====== Page excerpt ======

Among the problems introduced by JavaScript are:
- A malicious Web site might employ JavaScript to make changes to the local system, such as copying or deleting files.
- A malicious Web site might employ JavaScript to monitor activity on the local system, such as with keystroke logging.
- A malicious Web site might employ JavaScript to interact with other Web sites the user has open in other browser windows or tabs.
The first and second problems in the above list can be mitigated by
turning the browser into a sort of "sandbox" that limits the way
JavaScript is allowed to behave so that it only works within the browser's
little world. The third can be limited somewhat as well, but it is all too
easy to get around that limitation because whether a particular Web page
can interact with another Web page in a given manner may not be something
that can be controlled by the software employed by the end user.
Sometimes, the ability of one Web site's JavaScript to steal data meant
for another Web site can only be limited by the due diligence of the other
Web site's developers.

======

Requirement 1:
Say whether each statement agrees with the JavaScript security excerpt, answering yes or no and quoting the deciding words of the text. (a) Turning the browser into a sandbox can mitigate the first two problems listed. (b) The end user's software can always control whether one Web page interacts with another. (c) Keystroke logging is given as an example of monitoring activity on the local system.
Requirement 2:
Pick up the JavaScript security excerpt after its last sentence and write its continuation.

====== Stored data ======

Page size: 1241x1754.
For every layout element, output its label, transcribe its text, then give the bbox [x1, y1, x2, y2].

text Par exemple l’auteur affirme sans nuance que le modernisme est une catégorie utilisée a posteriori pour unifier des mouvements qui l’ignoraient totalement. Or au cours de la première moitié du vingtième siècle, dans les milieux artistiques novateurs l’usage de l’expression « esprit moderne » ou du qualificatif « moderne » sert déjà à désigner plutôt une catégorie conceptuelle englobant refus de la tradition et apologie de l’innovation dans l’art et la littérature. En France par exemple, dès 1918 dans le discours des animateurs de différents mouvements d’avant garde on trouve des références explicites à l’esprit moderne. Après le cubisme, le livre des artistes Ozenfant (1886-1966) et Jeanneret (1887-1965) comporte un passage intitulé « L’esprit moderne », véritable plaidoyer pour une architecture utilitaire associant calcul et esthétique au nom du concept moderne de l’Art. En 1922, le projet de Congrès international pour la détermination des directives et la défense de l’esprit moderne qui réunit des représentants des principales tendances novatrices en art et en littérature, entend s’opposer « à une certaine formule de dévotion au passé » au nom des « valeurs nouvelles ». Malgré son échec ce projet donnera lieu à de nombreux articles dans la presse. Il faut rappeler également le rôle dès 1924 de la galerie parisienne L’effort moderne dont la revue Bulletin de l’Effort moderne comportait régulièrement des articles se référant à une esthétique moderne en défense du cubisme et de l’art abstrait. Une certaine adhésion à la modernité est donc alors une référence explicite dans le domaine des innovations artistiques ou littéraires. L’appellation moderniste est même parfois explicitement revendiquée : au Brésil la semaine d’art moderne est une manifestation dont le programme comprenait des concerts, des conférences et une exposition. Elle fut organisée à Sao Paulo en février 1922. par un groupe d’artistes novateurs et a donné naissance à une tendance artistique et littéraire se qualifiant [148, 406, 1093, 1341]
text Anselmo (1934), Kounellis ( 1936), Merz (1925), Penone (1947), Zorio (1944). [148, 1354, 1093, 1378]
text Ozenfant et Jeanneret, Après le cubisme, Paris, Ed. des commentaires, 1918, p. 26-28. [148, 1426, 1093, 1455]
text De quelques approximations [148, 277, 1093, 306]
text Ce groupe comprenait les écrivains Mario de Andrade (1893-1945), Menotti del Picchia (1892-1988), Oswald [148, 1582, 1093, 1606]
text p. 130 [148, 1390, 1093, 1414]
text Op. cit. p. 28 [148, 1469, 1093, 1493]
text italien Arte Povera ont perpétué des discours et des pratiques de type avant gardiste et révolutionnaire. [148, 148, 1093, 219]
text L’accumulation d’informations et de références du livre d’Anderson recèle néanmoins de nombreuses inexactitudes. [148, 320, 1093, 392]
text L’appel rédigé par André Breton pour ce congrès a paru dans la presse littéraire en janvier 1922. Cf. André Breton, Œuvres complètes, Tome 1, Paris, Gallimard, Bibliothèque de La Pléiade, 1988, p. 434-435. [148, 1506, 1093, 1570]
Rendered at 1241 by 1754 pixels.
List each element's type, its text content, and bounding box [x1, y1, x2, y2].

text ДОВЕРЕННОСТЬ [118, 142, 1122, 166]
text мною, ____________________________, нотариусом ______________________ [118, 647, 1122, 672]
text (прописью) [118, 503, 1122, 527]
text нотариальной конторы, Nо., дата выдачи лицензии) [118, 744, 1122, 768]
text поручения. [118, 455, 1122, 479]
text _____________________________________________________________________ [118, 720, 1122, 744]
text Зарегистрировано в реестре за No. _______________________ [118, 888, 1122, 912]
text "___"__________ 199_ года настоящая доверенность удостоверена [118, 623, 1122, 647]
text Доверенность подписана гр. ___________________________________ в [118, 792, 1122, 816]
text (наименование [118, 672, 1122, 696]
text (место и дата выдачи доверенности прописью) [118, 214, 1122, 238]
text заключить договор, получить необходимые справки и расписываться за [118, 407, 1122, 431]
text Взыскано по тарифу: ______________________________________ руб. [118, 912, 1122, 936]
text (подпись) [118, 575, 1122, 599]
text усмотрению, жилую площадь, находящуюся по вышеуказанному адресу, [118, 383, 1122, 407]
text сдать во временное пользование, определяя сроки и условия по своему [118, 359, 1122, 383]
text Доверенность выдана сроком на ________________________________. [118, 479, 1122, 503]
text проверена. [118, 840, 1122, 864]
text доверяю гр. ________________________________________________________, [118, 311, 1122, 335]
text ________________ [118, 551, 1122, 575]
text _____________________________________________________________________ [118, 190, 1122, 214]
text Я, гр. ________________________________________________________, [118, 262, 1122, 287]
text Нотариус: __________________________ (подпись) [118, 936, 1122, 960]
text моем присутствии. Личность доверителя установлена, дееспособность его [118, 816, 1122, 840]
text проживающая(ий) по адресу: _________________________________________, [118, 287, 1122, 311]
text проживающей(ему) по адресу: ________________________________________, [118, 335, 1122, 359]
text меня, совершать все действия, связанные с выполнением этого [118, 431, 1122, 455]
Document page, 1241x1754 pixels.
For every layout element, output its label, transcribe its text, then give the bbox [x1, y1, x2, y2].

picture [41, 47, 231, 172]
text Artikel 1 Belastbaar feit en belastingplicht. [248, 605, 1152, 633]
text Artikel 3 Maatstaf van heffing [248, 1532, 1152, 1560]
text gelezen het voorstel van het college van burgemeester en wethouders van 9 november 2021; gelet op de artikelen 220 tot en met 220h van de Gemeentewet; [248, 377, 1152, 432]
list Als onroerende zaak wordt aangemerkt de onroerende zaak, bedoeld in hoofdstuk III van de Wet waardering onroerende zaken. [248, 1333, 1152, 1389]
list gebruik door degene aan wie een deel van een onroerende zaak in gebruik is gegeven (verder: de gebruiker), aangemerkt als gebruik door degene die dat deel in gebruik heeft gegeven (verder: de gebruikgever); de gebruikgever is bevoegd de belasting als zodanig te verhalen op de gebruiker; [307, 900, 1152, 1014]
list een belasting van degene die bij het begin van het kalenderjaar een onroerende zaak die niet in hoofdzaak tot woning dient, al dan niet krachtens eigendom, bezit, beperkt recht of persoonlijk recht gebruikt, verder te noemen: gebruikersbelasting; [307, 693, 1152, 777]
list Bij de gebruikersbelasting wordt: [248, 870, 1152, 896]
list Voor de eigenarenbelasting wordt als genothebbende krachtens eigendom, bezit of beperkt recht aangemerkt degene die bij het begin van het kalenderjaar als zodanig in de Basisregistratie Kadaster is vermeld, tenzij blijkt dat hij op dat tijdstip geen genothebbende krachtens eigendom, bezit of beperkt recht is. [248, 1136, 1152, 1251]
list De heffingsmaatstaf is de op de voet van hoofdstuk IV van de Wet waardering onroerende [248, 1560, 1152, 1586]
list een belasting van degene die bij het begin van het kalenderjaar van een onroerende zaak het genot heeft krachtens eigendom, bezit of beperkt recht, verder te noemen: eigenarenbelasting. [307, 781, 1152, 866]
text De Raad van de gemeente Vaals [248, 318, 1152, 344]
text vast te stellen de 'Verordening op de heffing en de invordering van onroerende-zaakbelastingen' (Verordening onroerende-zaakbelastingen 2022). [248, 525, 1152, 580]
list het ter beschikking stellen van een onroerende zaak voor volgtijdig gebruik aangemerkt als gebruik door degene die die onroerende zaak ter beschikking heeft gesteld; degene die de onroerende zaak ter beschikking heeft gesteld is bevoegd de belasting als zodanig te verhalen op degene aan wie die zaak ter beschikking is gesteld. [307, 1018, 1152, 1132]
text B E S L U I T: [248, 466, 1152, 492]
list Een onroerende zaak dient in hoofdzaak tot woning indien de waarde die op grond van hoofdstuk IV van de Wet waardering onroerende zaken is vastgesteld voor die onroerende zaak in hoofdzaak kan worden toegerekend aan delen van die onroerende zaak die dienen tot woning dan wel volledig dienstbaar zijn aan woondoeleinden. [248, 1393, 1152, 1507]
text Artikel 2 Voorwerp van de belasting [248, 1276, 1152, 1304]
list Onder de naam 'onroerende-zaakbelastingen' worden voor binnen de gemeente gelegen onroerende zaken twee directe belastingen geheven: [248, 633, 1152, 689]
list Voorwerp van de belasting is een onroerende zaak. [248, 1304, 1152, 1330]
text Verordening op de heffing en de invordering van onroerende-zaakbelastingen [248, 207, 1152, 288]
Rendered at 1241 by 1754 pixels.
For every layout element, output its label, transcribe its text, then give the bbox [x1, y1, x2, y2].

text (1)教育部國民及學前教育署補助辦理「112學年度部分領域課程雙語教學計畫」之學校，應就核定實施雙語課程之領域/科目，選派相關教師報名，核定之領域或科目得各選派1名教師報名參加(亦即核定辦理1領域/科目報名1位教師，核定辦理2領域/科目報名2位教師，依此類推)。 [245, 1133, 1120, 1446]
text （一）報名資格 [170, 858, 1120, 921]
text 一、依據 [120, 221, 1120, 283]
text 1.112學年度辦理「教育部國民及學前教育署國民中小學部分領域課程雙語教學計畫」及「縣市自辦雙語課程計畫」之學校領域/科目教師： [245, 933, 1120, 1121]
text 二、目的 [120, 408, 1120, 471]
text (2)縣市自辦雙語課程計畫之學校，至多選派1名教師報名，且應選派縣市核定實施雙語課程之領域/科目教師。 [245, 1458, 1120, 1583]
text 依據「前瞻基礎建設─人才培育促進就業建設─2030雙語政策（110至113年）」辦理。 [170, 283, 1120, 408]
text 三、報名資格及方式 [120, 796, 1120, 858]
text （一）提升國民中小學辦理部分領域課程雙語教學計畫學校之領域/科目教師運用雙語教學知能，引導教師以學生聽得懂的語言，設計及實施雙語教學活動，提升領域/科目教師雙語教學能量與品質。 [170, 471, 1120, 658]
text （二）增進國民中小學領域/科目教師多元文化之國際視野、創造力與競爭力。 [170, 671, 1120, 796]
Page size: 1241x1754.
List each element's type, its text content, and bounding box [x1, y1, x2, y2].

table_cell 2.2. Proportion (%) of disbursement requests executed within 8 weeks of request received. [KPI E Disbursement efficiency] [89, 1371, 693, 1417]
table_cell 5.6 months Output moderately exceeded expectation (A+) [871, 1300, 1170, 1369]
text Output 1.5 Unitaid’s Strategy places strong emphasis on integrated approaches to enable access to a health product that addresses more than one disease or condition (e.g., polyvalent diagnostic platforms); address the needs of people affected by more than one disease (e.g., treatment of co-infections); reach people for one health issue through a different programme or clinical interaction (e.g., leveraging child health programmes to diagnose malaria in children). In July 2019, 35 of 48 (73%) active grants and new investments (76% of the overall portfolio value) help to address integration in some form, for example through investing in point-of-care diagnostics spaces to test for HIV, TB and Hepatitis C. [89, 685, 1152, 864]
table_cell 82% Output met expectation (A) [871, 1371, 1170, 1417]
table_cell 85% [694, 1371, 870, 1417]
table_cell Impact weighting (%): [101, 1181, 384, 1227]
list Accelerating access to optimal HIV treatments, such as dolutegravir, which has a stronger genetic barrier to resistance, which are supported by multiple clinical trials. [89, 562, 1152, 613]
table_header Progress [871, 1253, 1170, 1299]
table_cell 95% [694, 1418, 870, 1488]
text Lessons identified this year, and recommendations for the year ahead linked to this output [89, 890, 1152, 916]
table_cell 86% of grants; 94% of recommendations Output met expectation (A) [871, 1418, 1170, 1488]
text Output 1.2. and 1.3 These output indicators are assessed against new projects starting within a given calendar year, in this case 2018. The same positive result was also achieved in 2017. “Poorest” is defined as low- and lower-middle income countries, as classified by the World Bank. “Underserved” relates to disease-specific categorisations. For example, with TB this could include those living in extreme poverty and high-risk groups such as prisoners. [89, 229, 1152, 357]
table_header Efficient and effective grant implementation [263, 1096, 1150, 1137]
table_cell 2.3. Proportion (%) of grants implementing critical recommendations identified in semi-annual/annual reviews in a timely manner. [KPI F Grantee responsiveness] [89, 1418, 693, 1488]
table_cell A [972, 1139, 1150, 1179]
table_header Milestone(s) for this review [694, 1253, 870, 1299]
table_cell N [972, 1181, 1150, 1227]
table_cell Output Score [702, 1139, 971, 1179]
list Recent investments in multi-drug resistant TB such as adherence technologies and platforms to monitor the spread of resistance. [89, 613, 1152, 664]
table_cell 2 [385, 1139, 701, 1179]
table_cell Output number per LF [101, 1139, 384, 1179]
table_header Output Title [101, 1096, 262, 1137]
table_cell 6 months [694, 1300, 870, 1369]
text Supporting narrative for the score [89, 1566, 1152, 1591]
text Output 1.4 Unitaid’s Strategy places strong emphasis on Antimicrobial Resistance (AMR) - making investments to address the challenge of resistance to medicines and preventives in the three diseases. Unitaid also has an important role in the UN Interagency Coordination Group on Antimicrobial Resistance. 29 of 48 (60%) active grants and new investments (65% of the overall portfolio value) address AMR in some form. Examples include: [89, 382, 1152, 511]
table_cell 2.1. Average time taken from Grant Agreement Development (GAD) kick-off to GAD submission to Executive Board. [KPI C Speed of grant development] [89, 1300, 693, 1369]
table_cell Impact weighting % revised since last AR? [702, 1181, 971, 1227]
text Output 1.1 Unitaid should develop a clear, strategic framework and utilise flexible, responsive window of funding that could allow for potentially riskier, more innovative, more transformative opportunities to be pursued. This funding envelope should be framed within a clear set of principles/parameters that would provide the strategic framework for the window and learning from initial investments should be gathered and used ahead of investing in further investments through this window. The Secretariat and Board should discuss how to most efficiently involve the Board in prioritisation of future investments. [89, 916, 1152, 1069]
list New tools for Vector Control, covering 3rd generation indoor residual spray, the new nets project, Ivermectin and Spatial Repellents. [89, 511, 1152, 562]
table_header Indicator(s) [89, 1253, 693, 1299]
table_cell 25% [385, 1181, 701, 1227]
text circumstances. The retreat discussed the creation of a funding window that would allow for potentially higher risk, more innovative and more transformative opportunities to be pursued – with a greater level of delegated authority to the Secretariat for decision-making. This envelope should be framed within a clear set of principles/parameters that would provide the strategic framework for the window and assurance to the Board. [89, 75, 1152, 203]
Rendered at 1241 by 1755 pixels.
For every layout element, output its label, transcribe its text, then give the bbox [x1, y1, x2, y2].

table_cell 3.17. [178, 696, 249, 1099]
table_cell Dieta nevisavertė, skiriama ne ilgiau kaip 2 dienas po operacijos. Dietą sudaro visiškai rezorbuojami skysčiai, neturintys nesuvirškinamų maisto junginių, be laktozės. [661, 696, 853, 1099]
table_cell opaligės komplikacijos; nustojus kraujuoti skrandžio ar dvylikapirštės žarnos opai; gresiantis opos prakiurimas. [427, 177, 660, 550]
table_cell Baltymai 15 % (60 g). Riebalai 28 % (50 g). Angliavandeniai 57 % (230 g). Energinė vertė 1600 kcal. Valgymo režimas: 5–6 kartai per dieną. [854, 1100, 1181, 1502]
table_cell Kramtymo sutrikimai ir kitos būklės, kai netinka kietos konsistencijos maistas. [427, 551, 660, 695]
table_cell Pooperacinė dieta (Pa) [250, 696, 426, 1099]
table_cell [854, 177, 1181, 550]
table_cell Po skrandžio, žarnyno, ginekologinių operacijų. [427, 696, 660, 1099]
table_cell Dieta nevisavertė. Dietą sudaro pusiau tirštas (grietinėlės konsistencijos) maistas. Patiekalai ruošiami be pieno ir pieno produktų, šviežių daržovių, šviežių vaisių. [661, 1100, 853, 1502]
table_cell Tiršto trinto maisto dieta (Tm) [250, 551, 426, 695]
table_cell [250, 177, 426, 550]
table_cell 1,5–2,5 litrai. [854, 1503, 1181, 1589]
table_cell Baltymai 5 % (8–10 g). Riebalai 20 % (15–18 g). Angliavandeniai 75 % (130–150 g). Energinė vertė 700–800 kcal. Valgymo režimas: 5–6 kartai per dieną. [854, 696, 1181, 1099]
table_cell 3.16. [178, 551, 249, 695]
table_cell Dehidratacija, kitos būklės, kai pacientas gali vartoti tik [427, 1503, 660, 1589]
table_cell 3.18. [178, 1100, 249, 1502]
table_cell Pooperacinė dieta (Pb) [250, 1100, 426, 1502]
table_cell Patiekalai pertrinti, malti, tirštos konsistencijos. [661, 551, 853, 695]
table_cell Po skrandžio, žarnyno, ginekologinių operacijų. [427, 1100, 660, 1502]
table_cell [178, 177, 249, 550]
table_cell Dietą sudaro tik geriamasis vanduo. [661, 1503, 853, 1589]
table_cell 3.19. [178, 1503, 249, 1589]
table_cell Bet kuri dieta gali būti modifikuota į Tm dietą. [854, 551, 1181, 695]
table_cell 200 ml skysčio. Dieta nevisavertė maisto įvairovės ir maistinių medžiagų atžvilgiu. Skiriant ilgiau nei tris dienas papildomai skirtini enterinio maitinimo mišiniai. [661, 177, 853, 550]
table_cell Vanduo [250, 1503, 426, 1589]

======

Task answer 1:
(a) Yes: "The first and second problems in the above list can be mitigated by turning the browser into a sort of "sandbox" that limits the way JavaScript is allowed to behave"
(b) No: "whether a particular Web page can interact with another Web page in a given manner may not be something that can be controlled by the software employed by the end user"
(c) Yes: "to monitor activity on the local system, such as with keystroke logging"

Task answer 2:
The key to defining cross-site scripting is in the fact that vulnerabilities in a given Web site's use of dynamic Web design elements may give someone the opportunity to use JavaScript for security compromises. It's called "cross-site" because it involves interactions between two separate Web sites to achieve its goals. In many cases, however, even though the exploit involves the use of JavaScript, the Web site that's vulnerable to cross-site scripting exploits does not have to employ JavaScript itself at all. Only in the case of local cross-site scripting exploits does the vulnerability have to exist in JavaScript sent to the browser by a legitimate Web site.
Types of cross-site scripting
There are currently three major categories of cross-site scripting. Others may be discovered in the future, however, so don't think this sort of misuse of Web page vulnerability is necessarily limited to these three types.
Reflected:
Probably the most common type of cross-site scripting exploit is the reflected exploit. It targets vulnerabilities that occur in some Web sites when data submitted by the client is immediately processed by the server to generate results that are then sent back to the browser on the client system. An exploit is successful if it can send code to the server that is included in the Web page results sent back to the browser, and when those results are sent the code is not encoded using HTML special character encoding -- thus being interpreted by the browser rather than being displayed as inert visible text.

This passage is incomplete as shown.